◆ What needs to be done: Copies of all lines containing the string "index" are needed from the data below.

◆ Keypoint text descriptions:
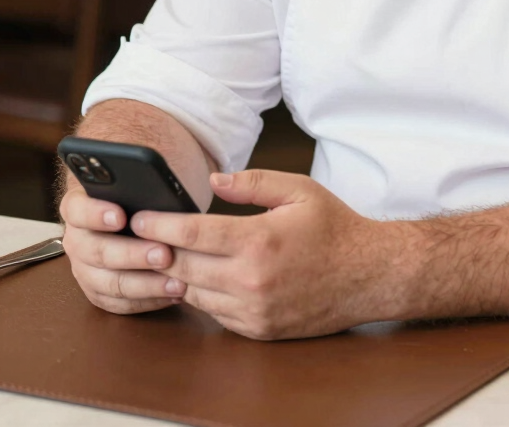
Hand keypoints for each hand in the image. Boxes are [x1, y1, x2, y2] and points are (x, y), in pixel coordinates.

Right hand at [59, 179, 184, 314]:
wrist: (143, 205)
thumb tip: (164, 188)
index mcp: (79, 205)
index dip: (97, 214)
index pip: (78, 209)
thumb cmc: (145, 186)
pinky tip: (174, 293)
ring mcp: (85, 268)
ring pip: (107, 283)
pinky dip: (147, 300)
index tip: (121, 217)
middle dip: (132, 255)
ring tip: (178, 281)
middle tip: (164, 254)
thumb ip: (145, 180)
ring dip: (144, 284)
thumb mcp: (145, 174)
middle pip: (96, 252)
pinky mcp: (100, 291)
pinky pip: (118, 303)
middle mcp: (77, 239)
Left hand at [131, 170, 406, 338]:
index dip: (159, 225)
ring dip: (178, 275)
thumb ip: (251, 182)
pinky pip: (214, 313)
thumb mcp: (298, 190)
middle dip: (158, 251)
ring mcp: (254, 310)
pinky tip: (202, 277)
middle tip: (142, 236)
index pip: (190, 235)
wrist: (369, 275)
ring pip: (193, 294)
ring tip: (167, 255)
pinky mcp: (258, 329)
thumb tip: (212, 179)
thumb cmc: (335, 227)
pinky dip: (203, 295)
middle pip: (182, 267)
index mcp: (259, 241)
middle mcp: (251, 280)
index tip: (139, 218)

◆ Response box:
index mcp: (79, 205)
index dip: (97, 214)
index pip: (78, 209)
index tip: (121, 217)
index dip: (159, 225)
index pip: (190, 235)
index mcp: (259, 241)
index tip: (139, 218)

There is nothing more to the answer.